3. The Power of PBM Benchmarks and Analytics
The health system implemented hc1’s cloud-based PBM Analytics suite, capable of providing hundreds of meaningful clinical reports at the hospital, specialty, and provider level. hc1 PBM Analytics is used by hundreds of hospitals across the country to quickly identify outlier behavior, variation in practice, and opportunities for improvement based on hc1’s extensive benchmark dataset. In addition, PBM Analytics is vendor-agnostic, creating a smooth and seamless connection to its existing electronic medical record.
PBM Analytics enabled the healthcare system to perform a baseline analysis of hospital, specialty, and provider practice for several PBM performance metrics.
PBM Analytics and hc1’s benchmarks were used to set organization targets for each metric. The metrics were carefully selected by clinical experts to drive clinical transformation. Examples of three red blood cell (RBC) metrics selected by the hospital include percentage of RBC units ordered with a pre-transfusion hemoglobin <7.0 g/dL, percentage of RBC units ordered with a pre-transfusion hemoglobin >8 g/dL, and single unit RBC orders. The software will be used prospectively to generate and distribute automated reports to clinical stakeholders throughout the health system regularly to reduce avoidable transfusions.
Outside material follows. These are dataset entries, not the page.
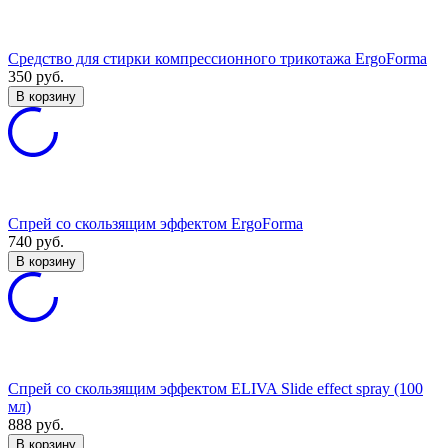
Средство для стирки компрессионного трикотажа ErgoForma
350
руб.
В корзину
Спрей со скользящим эффектом ErgoForma
740
руб.
В корзину
Спрей со скользящим эффектом ELIVA Slide effect spray (100
мл)
888
руб.
В корзину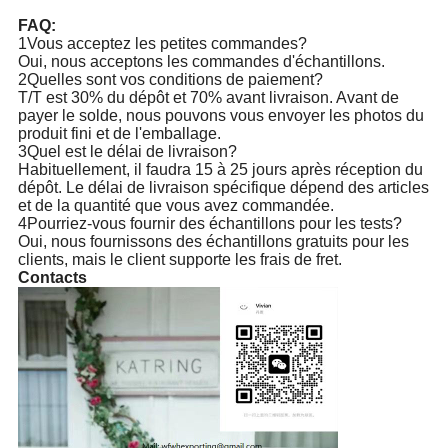
FAQ:
1Vous acceptez les petites commandes?
Oui, nous acceptons les commandes d'échantillons.
2Quelles sont vos conditions de paiement?
T/T est 30% du dépôt et 70% avant livraison. Avant de
payer le solde, nous pouvons vous envoyer les photos du
produit fini et de l'emballage.
3Quel est le délai de livraison?
Habituellement, il faudra 15 à 25 jours après réception du
dépôt. Le délai de livraison spécifique dépend des articles
et de la quantité que vous avez commandée.
4Pourriez-vous fournir des échantillons pour les tests?
Oui, nous fournissons des échantillons gratuits pour les
clients, mais le client supporte les frais de fret.
Contacts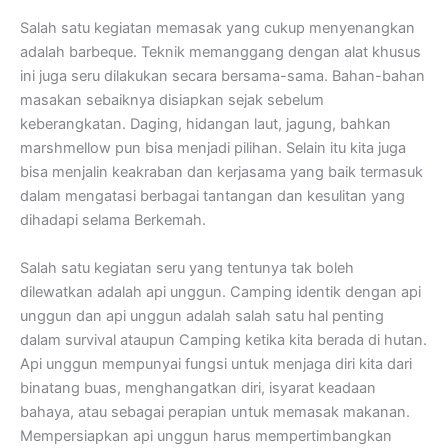
Salah satu kegiatan memasak yang cukup menyenangkan
adalah barbeque. Teknik memanggang dengan alat khusus
ini juga seru dilakukan secara bersama-sama. Bahan-bahan
masakan sebaiknya disiapkan sejak sebelum
keberangkatan. Daging, hidangan laut, jagung, bahkan
marshmellow pun bisa menjadi pilihan. Selain itu kita juga
bisa menjalin keakraban dan kerjasama yang baik termasuk
dalam mengatasi berbagai tantangan dan kesulitan yang
dihadapi selama Berkemah.
Salah satu kegiatan seru yang tentunya tak boleh
dilewatkan adalah api unggun. Camping identik dengan api
unggun dan api unggun adalah salah satu hal penting
dalam survival ataupun Camping ketika kita berada di hutan.
Api unggun mempunyai fungsi untuk menjaga diri kita dari
binatang buas, menghangatkan diri, isyarat keadaan
bahaya, atau sebagai perapian untuk memasak makanan.
Mempersiapkan api unggun harus mempertimbangkan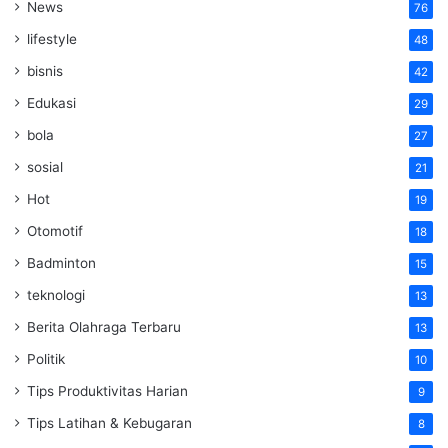
News
76
lifestyle
48
bisnis
42
Edukasi
29
bola
27
sosial
21
Hot
19
Otomotif
18
Badminton
15
teknologi
13
Berita Olahraga Terbaru
13
Politik
10
Tips Produktivitas Harian
9
Tips Latihan & Kebugaran
8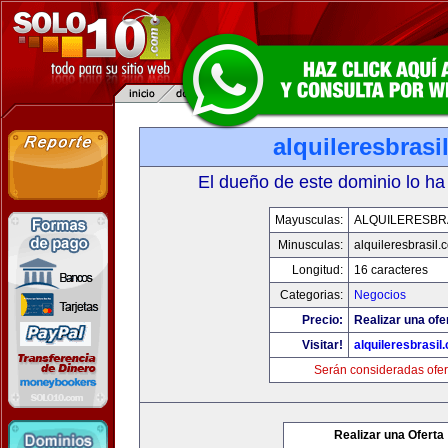
alquileresbrasi
El dueño de este dominio lo ha
Mayusculas:
ALQUILERESBR
Minusculas:
alquileresbrasil.
Longitud:
16 caracteres
Categorias:
Negocios
Precio:
Realizar una ofe
Visitar!
alquileresbrasil
Serán consideradas ofer
Realizar una Oferta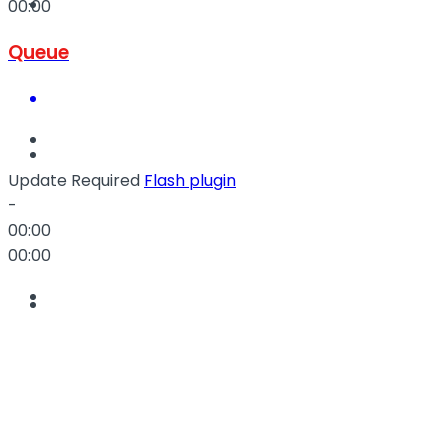
Müzik
00:00
Queue
Sinema
Update Required
Flash plugin
-
00:00
00:00
Tatil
4. Anemia Management Program
The health system implemented pre-surgical anemia management (PSAM) as part of a comprehensive PBM program by leveraging hc1’s innovative anemia management software tool, MyBloodHealth. MyBloodHealth is an enterprise-wide software tool that supports effective and efficient implementation of pre-surgical anemia management programs. Leadership identified the pre-surgical testing (PST) department as the champion for PSAM, leveraging existing resources (five PST nurses and three mid-level providers) to support the program. Key stakeholders evaluated current and future workflows to develop best practice process improvements, including adoption of a pre-surgical anemia algorithm and anemia management reflex lab test after approval from the PBM and medical executive committee.